This is our seventh post in the series and the third in answer to the question of what Christians ought to DO in light of the coronavirus. In the first (DO post), we echoed the bible’s call to hope and not fear. In the second we tried to help you see the need to light up the world with love. In this one we want to show you the need to strike a balance between being wise and taking risks.
Balancing Wisdom and Risk
My brother-in-law once had this t-shirt.
For the most part that’s just another way of saying that honoring God means balancing biblical wisdom and gospel risk. That is, we need to do our best to live in the world as it truly is while valuing the name of Jesus more than life itself. Sometimes finding and living in that balance is easy and sometimes it is hard. For instance, what if your neighbor was sick with the coronavirus and needed help. There’s a type of wisdom that would have you keep your distance, but a type of gospel risk that would have you run over there. What should you do? What’s the proper balance? Let’s briefly consider each charge and then a few ways we might put them together in practice.
I think the best definition of wisdom is something like–knowing how to honor God in any given situation. God charges His people to seek this kind of wisdom.
Proverbs 4:7 The beginning of wisdom is this: Get wisdom, and whatever you get, get insight.
And yet, God also tells us that He alone can give wisdom.
James 1:5 If any of you lacks wisdom, let him ask God, who gives generously to all without reproach, and it will be given him.
In simplest terms, on a practical level, gaining this kind of wisdom from God involves two steps. First, we need God’s help to understand the world as it is, and then we need God’s help to understand what God would have us do about it.
Gaining an understanding of the world as it truly is requires God’s help because God alone truly understands the world as it is. Some aspects of the world are unchanging and revealed in the bible. For instance, the world is under a curse (Genesis 3), people are sinful by nature (Romans 3:23), and the devil is constantly prowling around seeking people to devour (1 Peter 5:8). These things are always true of the world and, therefore, taking them into account is always a part of walking in wisdom. Some things, however, are changing and we need God’s help to understand them in a different way. The exact nature of this virus, for instance, requires a kind of understanding that few seem to possess today, and yet understanding it is an important part in knowing how to rightly respond to it. And that leads us to the second step in gaining wisdom.
As I mentioned above, knowing how things are is not enough. Wisdom also entails knowing what God would have us do about those things. Again, biblical wisdom is such that some aspects of our response to the virus will remain the same regardless of the nature of the virus. For instance, we are called to love our neighbors and hope in Christ no matter what (as we tried to show in the last two posts). And yet wisdom also calls us to respond in unique ways given the specific nature of the disease. If the virus is in reality nothing more than the common flu, then God’s wisdom might have us respond one way. But if it is in reality more on par with the Ebola virus, then God’s wisdom might have us respond at least somewhat differently. If the main issue is contracting it ourselves, biblical wisdom calls for one thing and if the main issue is infecting others, then biblical wisdom calls for something else.
So what are we to do? How are we to find a right balance? The answer, I believe, begins with the fact that God’s word repeatedly calls God’s people to be willing to lay our lives down for the sake of the gospel.
Philippians 1:21-23 For to me to live is Christ, and to die is gain. 22 If I am to live in the flesh, that means fruitful labor for me. Yet which I shall choose I cannot tell. 23 I am hard pressed between the two. My desire is to depart and be with Christ, for that is far better.

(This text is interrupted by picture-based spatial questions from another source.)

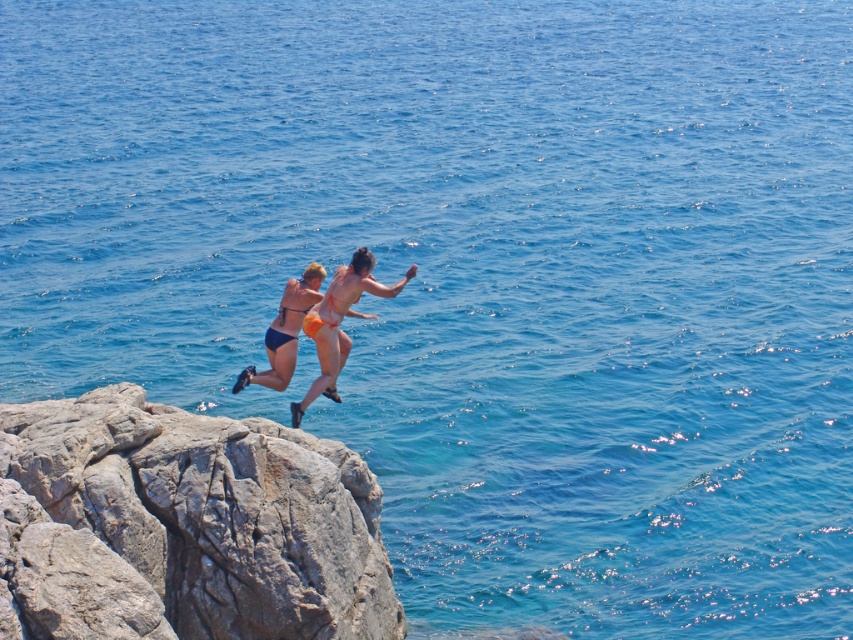
Question: Which of these objects is positioned farthest from the orange bikini at center?

Choices:
 (A) gray rough rock at left
 (B) matte blue bikini at center

Answer: (A)

Question: From the image, what is the correct spatial relationship of orange bikini at center in relation to matte blue bikini at center?

Choices:
 (A) right
 (B) left

Answer: (A)

Question: Where is gray rough rock at left located in relation to matte blue bikini at center in the image?

Choices:
 (A) right
 (B) left

Answer: (B)

Question: Is gray rough rock at left to the left of orange bikini at center from the viewer's perspective?

Choices:
 (A) no
 (B) yes

Answer: (B)

Question: Considering the real-world distances, which object is closest to the gray rough rock at left?

Choices:
 (A) orange bikini at center
 (B) matte blue bikini at center

Answer: (B)

Question: Which object appears farthest from the camera in this image?

Choices:
 (A) matte blue bikini at center
 (B) orange bikini at center

Answer: (B)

Gospel risk, then, is one of the unchanging responses God calls his people to regardless of our circumstances. That is, in reality there really is no tension between biblical wisdom and gospel risk; for gospel risk (properly understood) is always wise. Our aim must be to make Christ known, whether in our sickness or in our health; in our life or in our death. The trick for us, and the heart of the wisdom we need, is in knowing exactly what gospel risk entails. Once we know it we eagerly “risk” walking in it even if it leads to our suffering, our mocking, our being fined or imprisoned, or even our death.
Putting it All into Practice
- Take in your bible more than you take in everything else combined.
- Listen to this brief interview on discerning risk.
- Try to discern where you get your news from and whether it’s true. Ask yourself questions: Is this true, or what I hope to be true? Am I reading this because I already agree with it? Does this position fit with other perspectives across different mediums? What credentials does the reporter have (medical expert, reporter, celebrity)?
- Work out an actual scenario. Would I be willing to risk infection if…Would this bring glory to God even if it costs me…
- Pray for wisdom.
- Ask others for help to discern and brainstorm practical ways to love those around you. “Is this wise? Is this risk necessary? Am I being too cautious? Would Jesus’ glory be more clearly seen if I ___ or ___?”